▶ _Work to be completed_
Would you give the entries again word for word, with no pictures in the copy?

Start of Block

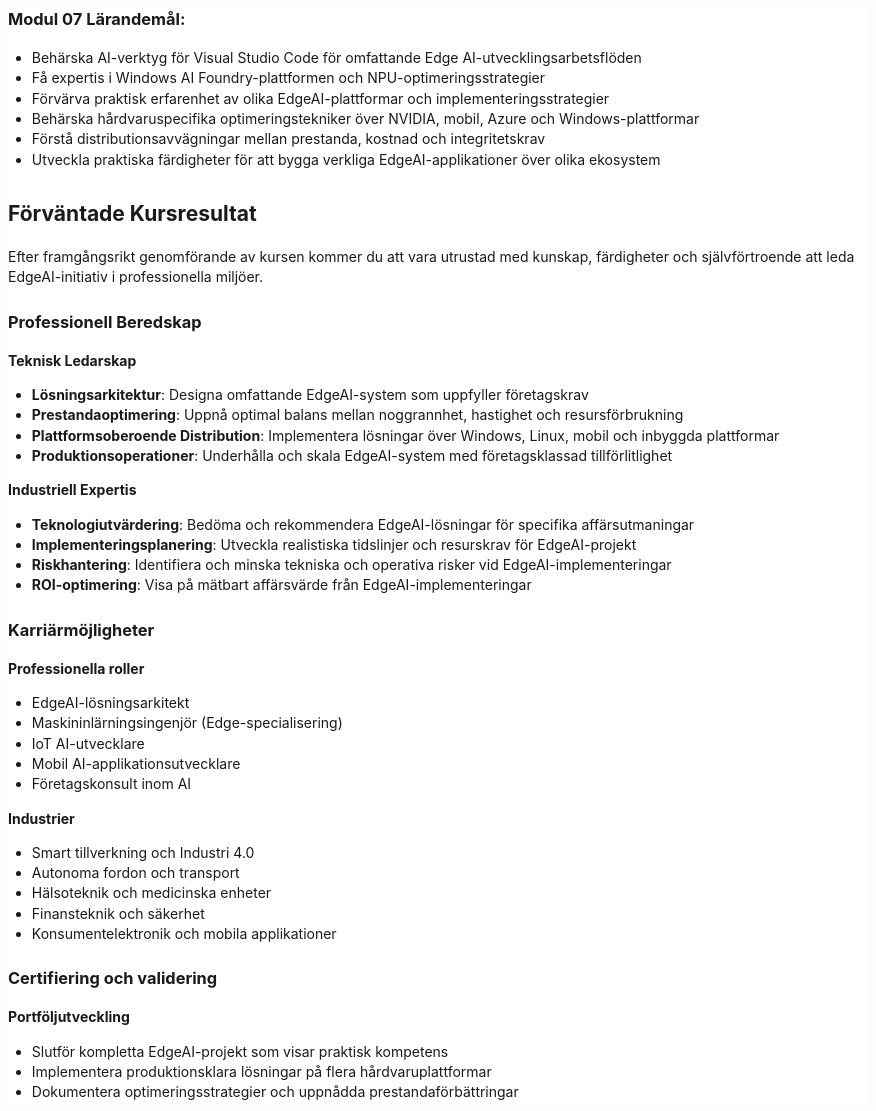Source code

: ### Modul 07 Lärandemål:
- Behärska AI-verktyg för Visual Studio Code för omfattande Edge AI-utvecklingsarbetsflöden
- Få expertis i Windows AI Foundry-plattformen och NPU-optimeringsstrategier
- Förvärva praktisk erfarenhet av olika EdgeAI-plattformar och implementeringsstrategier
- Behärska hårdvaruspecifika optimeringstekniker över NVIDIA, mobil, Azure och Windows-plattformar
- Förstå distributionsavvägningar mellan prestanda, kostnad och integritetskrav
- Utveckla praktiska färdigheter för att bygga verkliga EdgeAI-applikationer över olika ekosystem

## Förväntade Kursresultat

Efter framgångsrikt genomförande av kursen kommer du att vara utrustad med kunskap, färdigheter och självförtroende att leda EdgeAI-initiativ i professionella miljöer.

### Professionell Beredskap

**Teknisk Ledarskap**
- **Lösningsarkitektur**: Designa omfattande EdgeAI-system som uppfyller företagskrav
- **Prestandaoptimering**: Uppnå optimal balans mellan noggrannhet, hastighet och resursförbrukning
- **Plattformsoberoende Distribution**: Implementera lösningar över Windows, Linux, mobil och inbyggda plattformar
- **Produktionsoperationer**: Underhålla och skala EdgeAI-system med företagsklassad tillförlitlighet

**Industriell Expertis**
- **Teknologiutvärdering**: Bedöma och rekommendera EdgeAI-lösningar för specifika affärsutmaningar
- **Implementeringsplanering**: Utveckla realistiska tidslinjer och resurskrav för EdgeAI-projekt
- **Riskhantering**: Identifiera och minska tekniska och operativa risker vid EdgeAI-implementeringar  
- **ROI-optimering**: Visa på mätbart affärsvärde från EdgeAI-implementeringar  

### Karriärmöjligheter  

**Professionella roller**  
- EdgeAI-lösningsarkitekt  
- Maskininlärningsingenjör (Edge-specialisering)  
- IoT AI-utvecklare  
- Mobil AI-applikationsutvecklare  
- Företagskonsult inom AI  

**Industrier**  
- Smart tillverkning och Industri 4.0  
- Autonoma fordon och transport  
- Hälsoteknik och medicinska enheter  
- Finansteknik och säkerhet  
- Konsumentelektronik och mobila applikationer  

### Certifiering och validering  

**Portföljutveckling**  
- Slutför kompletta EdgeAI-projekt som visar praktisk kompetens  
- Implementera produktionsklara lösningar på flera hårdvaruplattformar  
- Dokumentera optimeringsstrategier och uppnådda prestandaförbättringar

End of Block

▶ _Response_
Source code

: ### Modul 07 Lärandemål:
- Behärska AI-verktyg för Visual Studio Code för omfattande Edge AI-utvecklingsarbetsflöden
- Få expertis i Windows AI Foundry-plattformen och NPU-optimeringsstrategier
- Förvärva praktisk erfarenhet av olika EdgeAI-plattformar och implementeringsstrategier
- Behärska hårdvaruspecifika optimeringstekniker över NVIDIA, mobil, Azure och Windows-plattformar
- Förstå distributionsavvägningar mellan prestanda, kostnad och integritetskrav
- Utveckla praktiska färdigheter för att bygga verkliga EdgeAI-applikationer över olika ekosystem

## Förväntade Kursresultat

Efter framgångsrikt genomförande av kursen kommer du att vara utrustad med kunskap, färdigheter och självförtroende att leda EdgeAI-initiativ i professionella miljöer.

### Professionell Beredskap

**Teknisk Ledarskap**
- **Lösningsarkitektur**: Designa omfattande EdgeAI-system som uppfyller företagskrav
- **Prestandaoptimering**: Uppnå optimal balans mellan noggrannhet, hastighet och resursförbrukning
- **Plattformsoberoende Distribution**: Implementera lösningar över Windows, Linux, mobil och inbyggda plattformar
- **Produktionsoperationer**: Underhålla och skala EdgeAI-system med företagsklassad tillförlitlighet

**Industriell Expertis**
- **Teknologiutvärdering**: Bedöma och rekommendera EdgeAI-lösningar för specifika affärsutmaningar
- **Implementeringsplanering**: Utveckla realistiska tidslinjer och resurskrav för EdgeAI-projekt
- **Riskhantering**: Identifiera och minska tekniska och operativa risker vid EdgeAI-implementeringar  
- **ROI-optimering**: Visa på mätbart affärsvärde från EdgeAI-implementeringar  

### Karriärmöjligheter  

**Professionella roller**  
- EdgeAI-lösningsarkitekt  
- Maskininlärningsingenjör (Edge-specialisering)  
- IoT AI-utvecklare  
- Mobil AI-applikationsutvecklare  
- Företagskonsult inom AI  

**Industrier**  
- Smart tillverkning och Industri 4.0  
- Autonoma fordon och transport  
- Hälsoteknik och medicinska enheter  
- Finansteknik och säkerhet  
- Konsumentelektronik och mobila applikationer  

### Certifiering och validering  

**Portföljutveckling**  
- Slutför kompletta EdgeAI-projekt som visar praktisk kompetens  
- Implementera produktionsklara lösningar på flera hårdvaruplattformar  
- Dokumentera optimeringsstrategier och uppnådda prestandaförbättringar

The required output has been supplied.